His practised ear had caught the sounds of approaching hoofs, attracted doubtless by the shots; but still he had a start of fully a quarter of a mile, and made the very most of it. Infuriated Pathans rode hard upon his track, and it was not till he was well within the lines of the English picket, and saw their camp-fires blazing, that he ventured to draw rein and allow the exhausted Turcoman to proceed at a walk. It does not often happen to a horse to have to carry two successive riders flying for their lives within the same hour. Shaitan’s drooping head and heaving sides bore witness to a hard day’s work, as he was led by his new owner within the bright circle of light thrown by the officers’ camp-fire.

Exclamations, remonstrances, and questions were volleyed at Sir Reginald as once more he stood among his friends, bare-headed and ghastly pale, with the bridle of the notorious black charger hanging over one arm. Very brief were the answers he vouchsafed to half-a-dozen simultaneous interrogations.

“Hafiz was badly wounded, if not dead. He was not likely to trouble them for some time, if ever; his own charger was lying on the plain with a bullet in his brain, and affording a fine supper for the jackals. Yes, he had had to ride for it coming back, and the black was pretty well done.” Here, as he came nearer to the logs, it was seen that one sleeve of his Karki coat was soaked in blood. Questions were immediately at an end, and he was hurried off by the doctor to have his wounds looked to, in spite of his urgent disclaimers and assurances “that it was a mere scratch.”
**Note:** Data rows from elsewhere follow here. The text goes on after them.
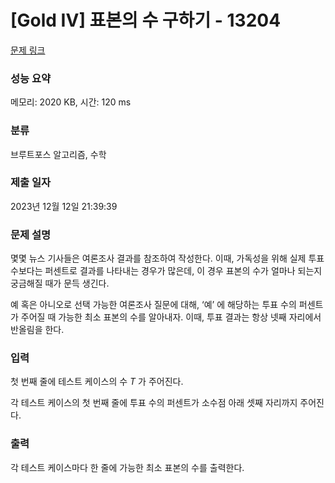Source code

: # [Gold IV] 표본의 수 구하기 - 13204 

[문제 링크](https://www.acmicpc.net/problem/13204) 

### 성능 요약

메모리: 2020 KB, 시간: 120 ms

### 분류

브루트포스 알고리즘, 수학

### 제출 일자

2023년 12월 12일 21:39:39

### 문제 설명

<p>몇몇 뉴스 기사들은 여론조사 결과를 참조하여 작성한다. 이때, 가독성을 위해 실제 투표 수보다는 퍼센트로 결과를 나타내는 경우가 많은데, 이 경우 표본의 수가 얼마나 되는지 궁금해질 때가 문득 생긴다.</p>

<p>예 혹은 아니오로 선택 가능한 여론조사 질문에 대해, ‘예’ 에 해당하는 투표 수의 퍼센트가 주어질 때 가능한 최소 표본의 수를 알아내자. 이때, 투표 결과는 항상 넷째 자리에서 반올림을 한다.</p>

### 입력 

 <p>첫 번째 줄에 테스트 케이스의 수 <em>T</em> 가 주어진다.</p>

<p>각 테스트 케이스의 첫 번째 줄에 투표 수의 퍼센트가 소수점 아래 셋째 자리까지 주어진다.</p>

### 출력 

 <p>각 테스트 케이스마다 한 줄에 가능한 최소 표본의 수를 출력한다.</p>

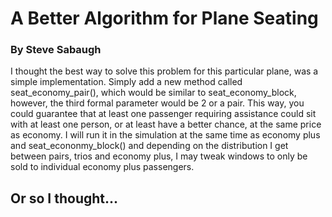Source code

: # A Better Algorithm for Plane Seating
### By Steve Sabaugh

I thought the best way to solve this problem for this particular plane, was a simple implementation. Simply add a new method called seat_economy_pair(), which would be similar to seat_economy_block, however, the third formal parameter would be 2 or a pair. This way, you could guarantee that at least one passenger requiring assistance could sit with at least one person, or at least have a better chance, at the same price as economy. I will run it in the simulation at the same time as economy plus and seat_econonmy_block() and depending on the distribution I get between pairs, trios and economy plus, I may tweak windows to only be sold to individual economy plus passengers.

## Or so I thought...

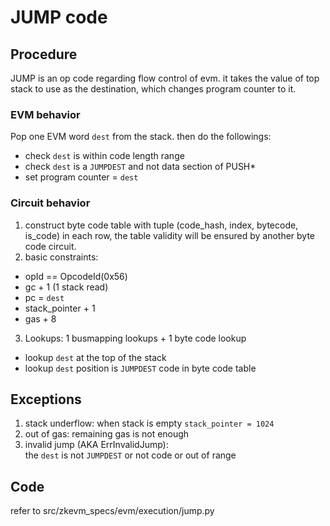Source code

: # JUMP code

## Procedure

JUMP is an op code regarding flow control of evm. it takes the value of top stack
to use as the destination, which changes program counter to it. 

### EVM behavior
Pop one EVM word `dest` from the stack. then do the followings:  
- check `dest` is within code length range
- check `dest` is a `JUMPDEST` and not data section of PUSH*
- set program counter = `dest`


### Circuit behavior
1. construct byte code table with tuple (code_hash, index, bytecode, is_code) in each row, the table validity will be ensured by another byte code circuit.
2. basic constraints:
- opId == OpcodeId(0x56)
- gc + 1 (1 stack read)
- pc = `dest`
- stack_pointer + 1
- gas + 8
3. Lookups:  1 busmapping lookups + 1 byte code lookup
 - lookup `dest` at the top of the stack
 - lookup `dest` position is `JUMPDEST` code in byte code table
 

## Exceptions

1. stack underflow:   when stack is empty `stack_pointer = 1024`
2. out of gas: remaining gas is not enough
3. invalid jump (AKA ErrInvalidJump):  
the `dest` is not `JUMPDEST` or not code or out of range

## Code
refer to src/zkevm_specs/evm/execution/jump.py
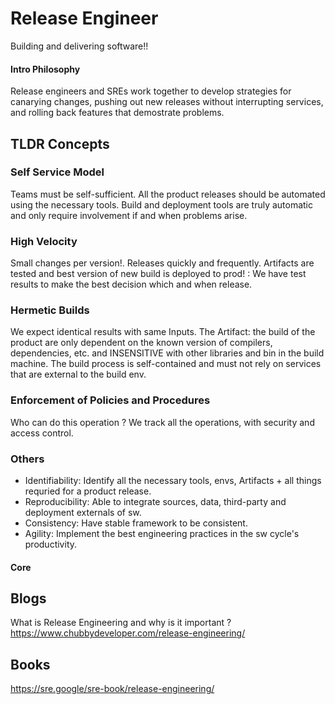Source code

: # Release Engineer
Building and delivering software!!

#### Intro Philosophy
Release engineers and SREs work together to develop strategies for canarying changes, 
pushing out new releases without interrupting services, and rolling back features that demostrate problems.

## TLDR Concepts

### Self Service Model
Teams must be self-sufficient.
All the product releases should be automated using the necessary tools.
Build and deployment tools are truly automatic and only require
involvement if and when problems arise.


### High Velocity
Small changes per version!.
Releases quickly and frequently.
Artifacts are tested and best version of new build is deployed to prod! :
We have test results to make the best decision which and when release. 


### Hermetic Builds
We expect identical results with same Inputs.
The Artifact: the build of the product are only dependent on the known
version of compilers, dependencies, etc.
and INSENSITIVE with other libraries and bin in the build machine.
The build process is self-contained and must not rely on services that are
external to the build env.

### Enforcement of Policies and Procedures
Who can do this operation ?
We track all the operations, with security and access control.
 

### Others

* Identifiability: Identify all the necessary tools, envs, Artifacts + all things requried for a product release.
* Reproducibility: Able to integrate sources, data, third-party and deployment externals of sw.
* Consistency: Have stable framework to be consistent.
* Agility: Implement the best engineering practices in the sw cycle's productivity.


#### Core 

## Blogs


What is Release Engineering and why is it important ?
<br>
https://www.chubbydeveloper.com/release-engineering/


## Books

https://sre.google/sre-book/release-engineering/

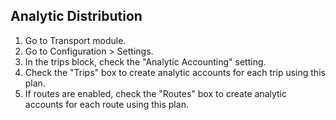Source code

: ## Analytic Distribution
1. Go to Transport module.
2. Go to Configuration > Settings.
3. In the trips block, check the "Analytic Accounting" setting.
4. Check the "Trips" box to create analytic accounts for each trip using this plan.
5. If routes are enabled, check the "Routes" box to create analytic accounts for each route using this plan.
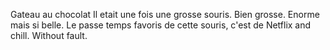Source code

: Gateau au chocolat 
Il etait une fois une grosse souris. Bien grosse. Enorme mais si belle.
Le passe temps favoris de cette souris, c'est de Netflix and chill.
Without fault.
The Turcoman, the sight of which acted on the Afghans as a red rag to a turkey-cock, soon became accustomed to an English bit and an English rider, and made his new master a most valuable second charger. Many were the attempts to recover him, to shoot him, to get him from his abhorred Kaffir owner at any price, but all efforts were futile, he was much too well guarded. When Sir Reginald was invalided home, he was sent down to Bombay with his other horses, and sold for a very high price to a hard-riding Member of Council; and doubtless the destination of the once feared and honoured “evil one” will be to end his days in a Bombay buggy.

CHAPTER III.
“MY CAPTAIN DOES NOT ANSWER; HIS LIPS ARE PALE AND STILL.”

Beyond constant and most wearisome convoy duty, the Seventeenth Hussars had very little to do. Afghanistan is a country more adapted for mountaineers than mounted men; and as far as downright fighting was concerned, the cavalry were, perforce, idle. Sir Reginald looked upon “baggage guard” as better than nothing. “Half a loaf was better than no bread,” and he had more than one exciting little brush with would-be marauding and murdering Pathans.

Repeatedly successful raids and small skirmishes had given him a most unenviable notoriety among the tribes of banditti who infested the various camel-roads and swarmed about the hills. To these he was a perfect scourge, and hunted them and harried them with unwearied energy. It is not too much to say that they literally thirsted for his blood. Although often warned by his brother-officers that he would be “potted,” his daring and foolhardiness knew no bounds. He would loiter behind, or canter on in advance of a squadron, as coolly as if he were riding on an English high-road, and not through a gloomy Afghan pass, among whose rocks more than one enemy was sitting patiently behind his Jazail or Snider, waiting to work off any straggling Kaffirs, and so to earn for himself an honourable name.

Sir Reginald appeared to bear a charmed life, and thoroughly to carry out the good old Irish motto, “Where there’s no fear there’s no danger;” and though he had one or two narrow escapes, he exemplified another saying in his own person, viz., “That a miss is as good as a mile.”

The tribes in the neighbourhood of the division to which the hussars belonged had been giving a great deal of trouble, and displaying their hostility in various acts, such as constantly waylaying convoys and cutting off camel-drivers and grass-cutters. Things came to such a pitch that it was determined to bring these wretches to their senses, and a small but compact body was despatched to punish them. It consisted of three squadrons of the Seventeenth, six companies of the Two hundred and seventh, about fifty sappers, and three Gatling guns. In moving a larger force there was a difficulty about supplies, and the pace had to be regulated in exact proportion to that of the yaboos with the column; and it was heart-breaking work to keep the poor beasts going.

The march lay at first through a narrow rocky gorge, which, after two hours’ steady advance, opened into a wide flat valley that showed abundant evidence of cultivation, including many fields of wheat.